● **Work required**: Word for word, write the lines below out again, with no pictures.

Stored dataset items
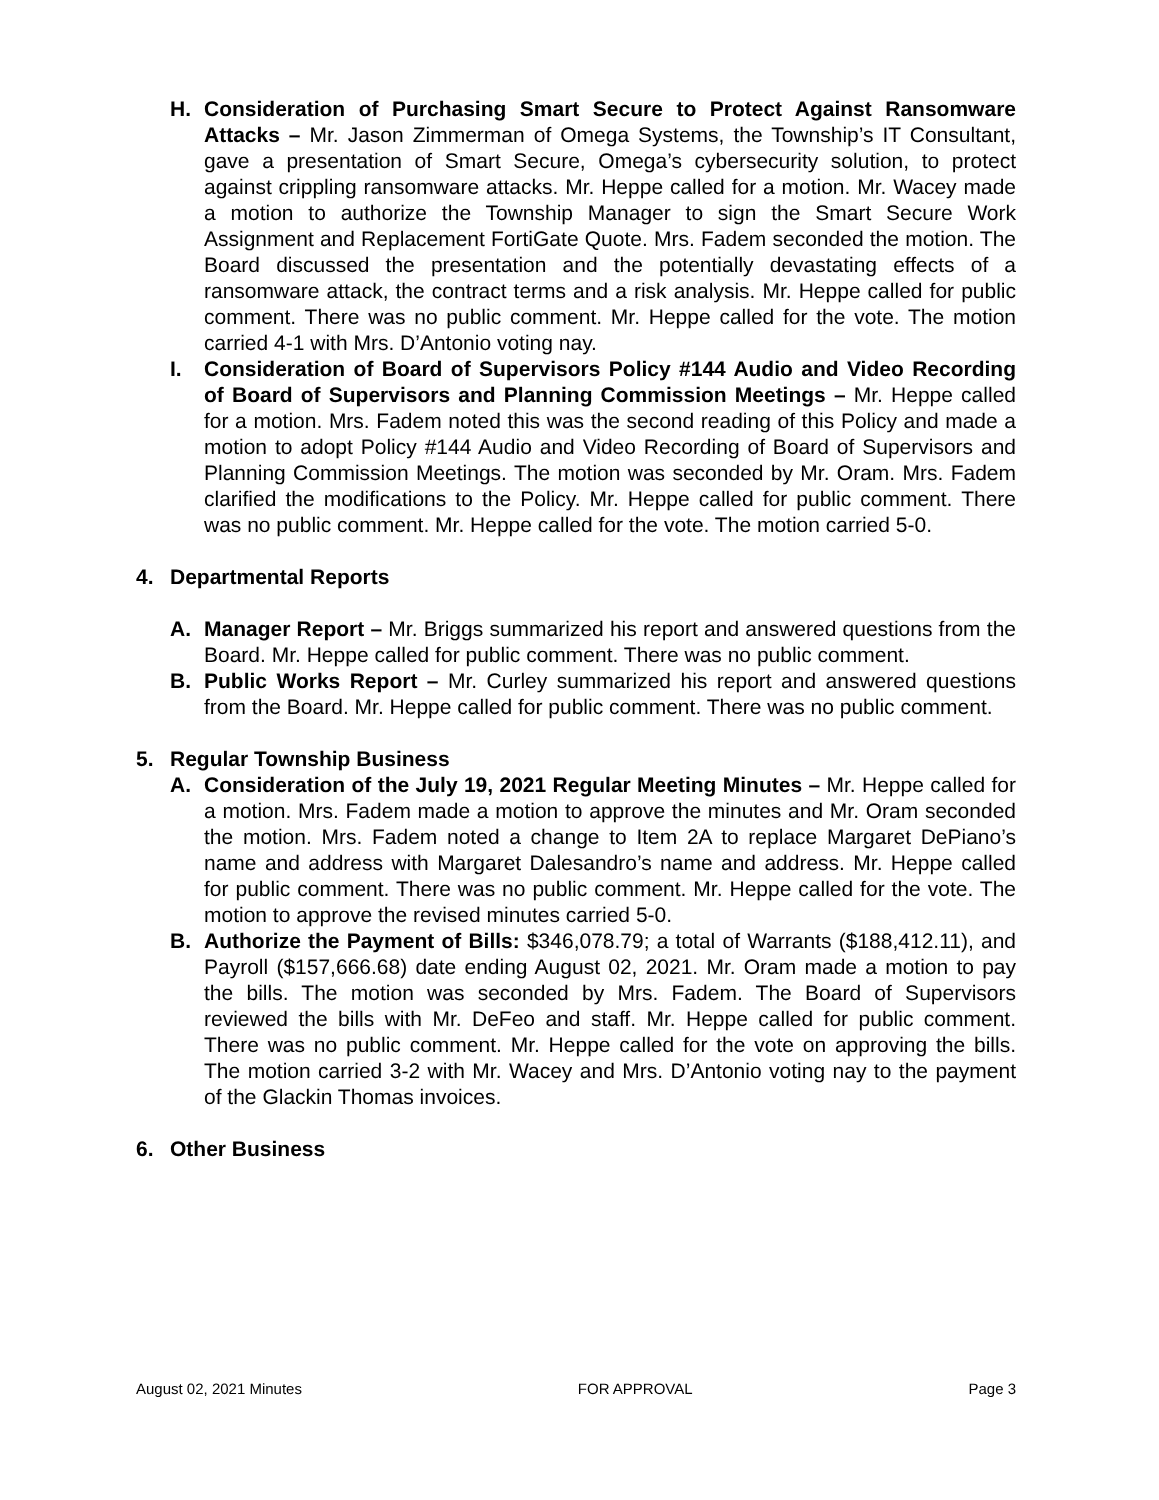H. Consideration of Purchasing Smart Secure to Protect Against Ransomware Attacks – Mr. Jason Zimmerman of Omega Systems, the Township’s IT Consultant, gave a presentation of Smart Secure, Omega’s cybersecurity solution, to protect against crippling ransomware attacks. Mr. Heppe called for a motion. Mr. Wacey made a motion to authorize the Township Manager to sign the Smart Secure Work Assignment and Replacement FortiGate Quote. Mrs. Fadem seconded the motion. The Board discussed the presentation and the potentially devastating effects of a ransomware attack, the contract terms and a risk analysis. Mr. Heppe called for public comment. There was no public comment. Mr. Heppe called for the vote. The motion carried 4-1 with Mrs. D’Antonio voting nay.
I. Consideration of Board of Supervisors Policy #144 Audio and Video Recording of Board of Supervisors and Planning Commission Meetings – Mr. Heppe called for a motion. Mrs. Fadem noted this was the second reading of this Policy and made a motion to adopt Policy #144 Audio and Video Recording of Board of Supervisors and Planning Commission Meetings. The motion was seconded by Mr. Oram. Mrs. Fadem clarified the modifications to the Policy. Mr. Heppe called for public comment. There was no public comment. Mr. Heppe called for the vote. The motion carried 5-0.
4. Departmental Reports
A. Manager Report – Mr. Briggs summarized his report and answered questions from the Board. Mr. Heppe called for public comment. There was no public comment.
B. Public Works Report – Mr. Curley summarized his report and answered questions from the Board. Mr. Heppe called for public comment. There was no public comment.
5. Regular Township Business
A. Consideration of the July 19, 2021 Regular Meeting Minutes – Mr. Heppe called for a motion. Mrs. Fadem made a motion to approve the minutes and Mr. Oram seconded the motion. Mrs. Fadem noted a change to Item 2A to replace Margaret DePiano’s name and address with Margaret Dalesandro’s name and address. Mr. Heppe called for public comment. There was no public comment. Mr. Heppe called for the vote. The motion to approve the revised minutes carried 5-0.
B. Authorize the Payment of Bills: $346,078.79; a total of Warrants ($188,412.11), and Payroll ($157,666.68) date ending August 02, 2021. Mr. Oram made a motion to pay the bills. The motion was seconded by Mrs. Fadem. The Board of Supervisors reviewed the bills with Mr. DeFeo and staff. Mr. Heppe called for public comment. There was no public comment. Mr. Heppe called for the vote on approving the bills. The motion carried 3-2 with Mr. Wacey and Mrs. D’Antonio voting nay to the payment of the Glackin Thomas invoices.
6. Other Business
August 02, 2021 Minutes FOR APPROVAL Page 3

● **Output for this exercise**:
H. Consideration of Purchasing Smart Secure to Protect Against Ransomware Attacks – Mr. Jason Zimmerman of Omega Systems, the Township’s IT Consultant, gave a presentation of Smart Secure, Omega’s cybersecurity solution, to protect against crippling ransomware attacks. Mr. Heppe called for a motion. Mr. Wacey made a motion to authorize the Township Manager to sign the Smart Secure Work Assignment and Replacement FortiGate Quote. Mrs. Fadem seconded the motion. The Board discussed the presentation and the potentially devastating effects of a ransomware attack, the contract terms and a risk analysis. Mr. Heppe called for public comment. There was no public comment. Mr. Heppe called for the vote. The motion carried 4-1 with Mrs. D’Antonio voting nay.
I. Consideration of Board of Supervisors Policy #144 Audio and Video Recording of Board of Supervisors and Planning Commission Meetings – Mr. Heppe called for a motion. Mrs. Fadem noted this was the second reading of this Policy and made a motion to adopt Policy #144 Audio and Video Recording of Board of Supervisors and Planning Commission Meetings. The motion was seconded by Mr. Oram. Mrs. Fadem clarified the modifications to the Policy. Mr. Heppe called for public comment. There was no public comment. Mr. Heppe called for the vote. The motion carried 5-0.
4. Departmental Reports
A. Manager Report – Mr. Briggs summarized his report and answered questions from the Board. Mr. Heppe called for public comment. There was no public comment.
B. Public Works Report – Mr. Curley summarized his report and answered questions from the Board. Mr. Heppe called for public comment. There was no public comment.
5. Regular Township Business
A. Consideration of the July 19, 2021 Regular Meeting Minutes – Mr. Heppe called for a motion. Mrs. Fadem made a motion to approve the minutes and Mr. Oram seconded the motion. Mrs. Fadem noted a change to Item 2A to replace Margaret DePiano’s name and address with Margaret Dalesandro’s name and address. Mr. Heppe called for public comment. There was no public comment. Mr. Heppe called for the vote. The motion to approve the revised minutes carried 5-0.
B. Authorize the Payment of Bills: $346,078.79; a total of Warrants ($188,412.11), and Payroll ($157,666.68) date ending August 02, 2021. Mr. Oram made a motion to pay the bills. The motion was seconded by Mrs. Fadem. The Board of Supervisors reviewed the bills with Mr. DeFeo and staff. Mr. Heppe called for public comment. There was no public comment. Mr. Heppe called for the vote on approving the bills. The motion carried 3-2 with Mr. Wacey and Mrs. D’Antonio voting nay to the payment of the Glackin Thomas invoices.
6. Other Business
August 02, 2021 Minutes FOR APPROVAL Page 3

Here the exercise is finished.